Unfortunately, some are using this issue to play partisan politics. Before we'd even announced our peace plan, the Speaker of the House called our peace offer a dirty trick. How could church-mediated peace negotiations be a dirty trick? Do they really think the church would ever cooperate in a trick?

The opponents of our plan in the House have announced a formula for turning the democratic resistance into homeless refugees. Their alternative to a plan for peace and democracy would only provide assistance to the democratic forces if they abandon their struggle to liberate Nicaragua -- in other words, surrender to communism. They would, in fact, aid the Soviet-Cuban-Sandinista effort to get rid of the democratic resistance.

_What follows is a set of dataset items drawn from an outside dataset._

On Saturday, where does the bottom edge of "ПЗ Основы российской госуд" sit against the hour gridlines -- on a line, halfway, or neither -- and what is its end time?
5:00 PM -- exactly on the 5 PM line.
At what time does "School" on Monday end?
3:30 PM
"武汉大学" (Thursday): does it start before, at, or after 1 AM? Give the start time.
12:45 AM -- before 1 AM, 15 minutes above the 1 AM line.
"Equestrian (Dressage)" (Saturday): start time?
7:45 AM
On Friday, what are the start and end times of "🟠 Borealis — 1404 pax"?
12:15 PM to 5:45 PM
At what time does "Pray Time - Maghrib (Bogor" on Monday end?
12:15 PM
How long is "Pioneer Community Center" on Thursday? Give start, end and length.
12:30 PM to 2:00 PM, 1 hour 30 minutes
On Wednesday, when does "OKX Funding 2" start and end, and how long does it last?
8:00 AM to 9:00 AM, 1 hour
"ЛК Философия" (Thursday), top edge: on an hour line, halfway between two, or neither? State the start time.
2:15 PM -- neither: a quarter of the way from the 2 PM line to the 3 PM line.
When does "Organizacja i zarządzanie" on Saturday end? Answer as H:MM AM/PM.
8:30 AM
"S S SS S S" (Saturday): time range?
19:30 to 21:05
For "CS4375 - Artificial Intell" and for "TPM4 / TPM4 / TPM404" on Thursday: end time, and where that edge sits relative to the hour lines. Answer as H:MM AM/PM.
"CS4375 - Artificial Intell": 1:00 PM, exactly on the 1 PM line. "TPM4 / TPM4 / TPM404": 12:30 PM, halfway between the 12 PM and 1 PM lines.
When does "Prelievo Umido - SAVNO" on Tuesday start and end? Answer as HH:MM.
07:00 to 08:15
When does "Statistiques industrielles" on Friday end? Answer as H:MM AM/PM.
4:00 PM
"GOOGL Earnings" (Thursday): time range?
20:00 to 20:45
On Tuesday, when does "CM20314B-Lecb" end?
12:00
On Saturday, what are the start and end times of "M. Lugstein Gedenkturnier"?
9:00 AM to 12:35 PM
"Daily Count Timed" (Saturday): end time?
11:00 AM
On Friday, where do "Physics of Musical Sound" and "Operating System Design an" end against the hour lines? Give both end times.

We're asking Congress to be consistent and support those who are fighting communism in Nicaragua, just as we support the democratic resistance in Afghanistan and Cambodia.

Let me speak plainly. Any proposal that abandons over 15,000 members of a democratic resistance to Communists is not a compromise; it's a shameful surrender. If Congress ever approves such a proposal, it would hasten the consolidation of Nicaragua as a Communist-terrorist arsenal. And it would give a green light to Soviet-sponsored aggression throughout the American mainland, ultimately threatening our own security.

But Congress can prevent a crisis by supporting peace negotiations now. Don't let the Sandinista Communists and their sympathizers be the only voices heard. Let our Members of Congress and Senators hear the voices of you who love liberty and democracy, too. Let's give peace a chance in Nicaragua and in all of Central America.

Until next week, thanks for listening, and God bless you.

Note: The President spoke at 12:06 p.m. from Camp David, MD.